I've read (I think on Malcolm Kendrick's blog) that post menopause, women should not normally supplement iron, because at around 7 mg per day it can cause damage to DNA. We don't tend to think of iron in those terms. I don't supplement it, because I eat plenty of meat, also liver quite often. OH's ferritin is way over 200. He has a lot of Celtic ancestry on his mother's side and I've Scandinavian and Jewish on my maternal line. We're both about to do iron panels through private testing, and it occurs to me that maybe more of us should be suspicious of HH if we start seeing the kind of problems in middle age that you describe.

Keep reading, but don't get square eyes. ;-)

Kell-E profile image
Kell-E

I don't know much about HH, but I think my mom carries the Thalassemia trait. Ignorant doc was recommending iron supplementation for low MCV.

I did thoroughly enjoy you post. Your sense of humor has not been compromised by any potential disorder, lol. Yes, and no atrophied testicles for you!

blogsy2 profile image
blogsy2 in reply to Kell-E

Well at least it is treatable. If you are feeling anxious whilst waiting for the results of your dna test, why not give blood? You’ll be blessing someone who needs blood and reducing your ferritin level. :-)

gabkad profile image
gabkad in reply to blogsy2

I already did that on February 8th.
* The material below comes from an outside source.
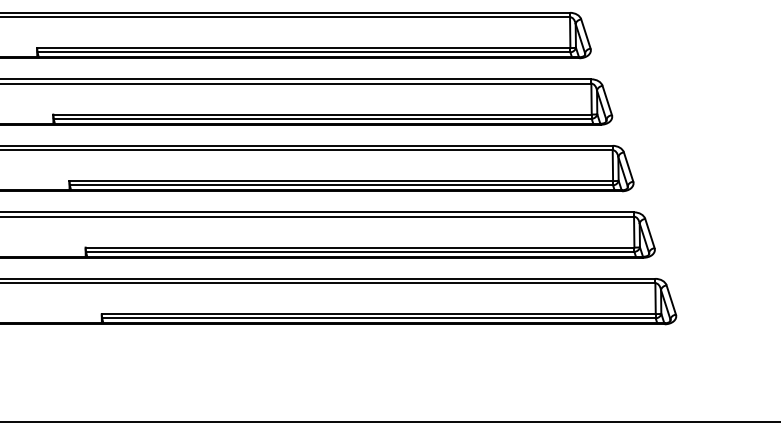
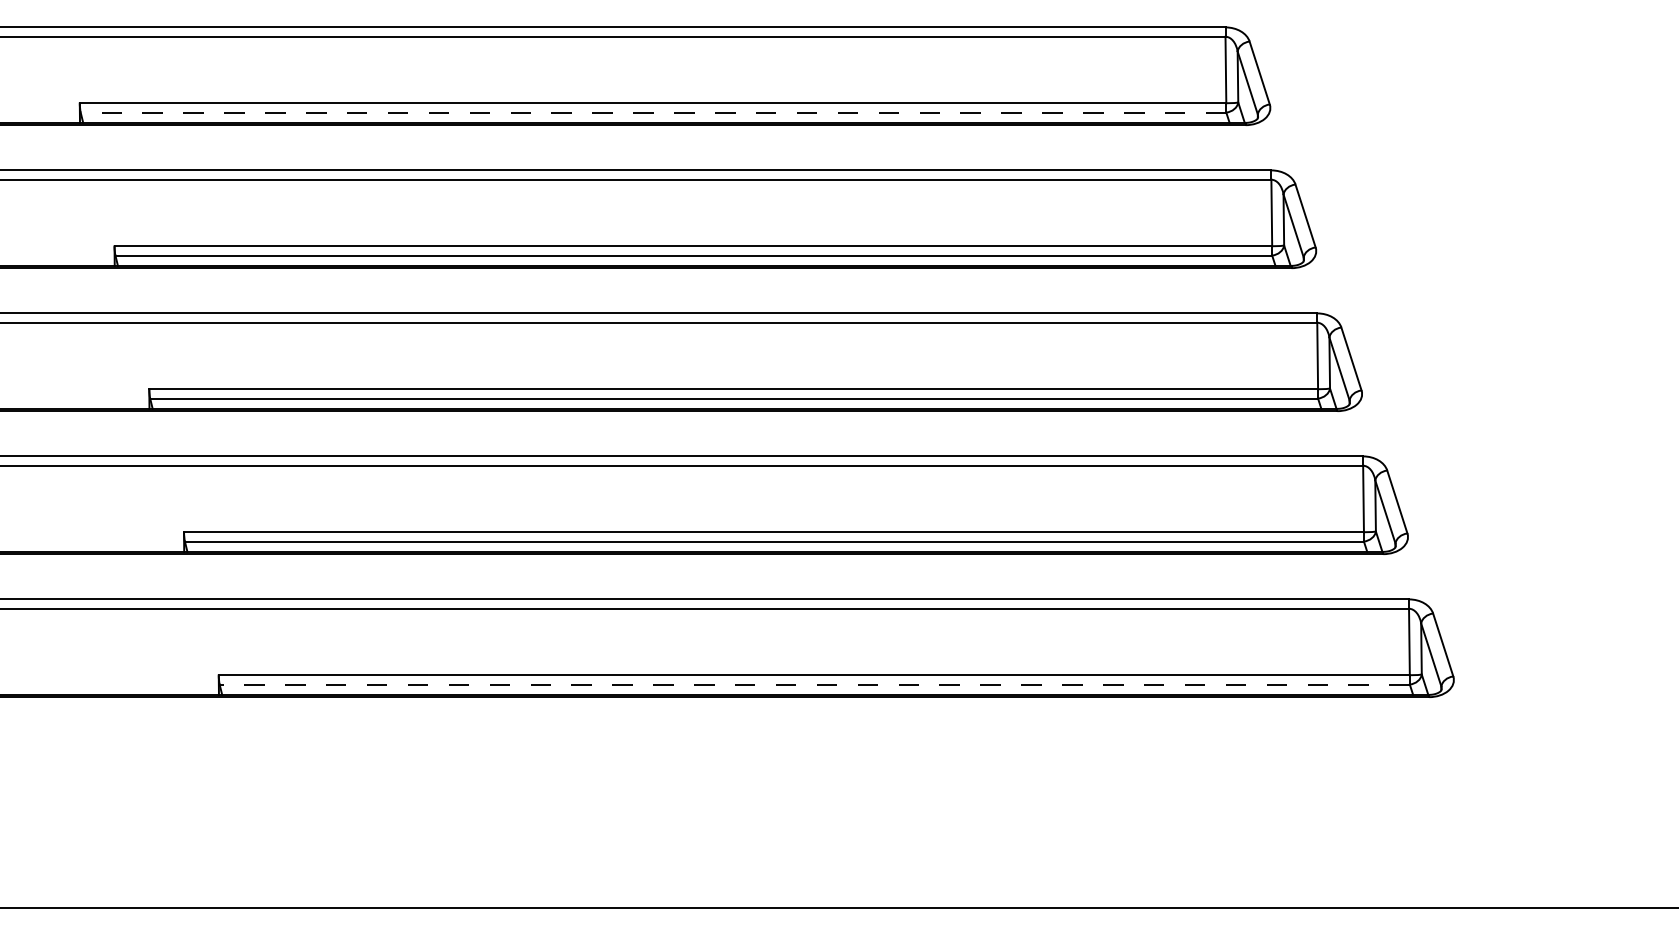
line: (303, 52) -> (652, 112), solid -> dashed
line: (378, 318) -> (813, 684), solid -> dashed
Next appointment with the vampire is on May 7th. :)

Being proactive.

blogsy2 profile image
blogsy2 in reply to gabkad

Well done! Your iron-rich blood will surely help the recipients feel better anyway.

gabkad profile image
gabkad

reallyfedup123 you'd have to be more specific. I've read his stuff years ago but don't recall anything about iron overload.

Apparently it is not possible to get iron overload from eating high iron foods or taking supplements. Hm. That raised me old eyebrows. What there is of them.

gabkad profile image
gabkad

I think in cases where it's a genetic problem, it doesn't matter what a person does. Everything seems to have some iron in it.

Yesterday I read that the Lyme Disease bacterium is unique in that unlike all other bacteria, it needs manganese instead of iron. Interesting the rabbit holes a person goes down while reading up on all sorts of 'stuff'.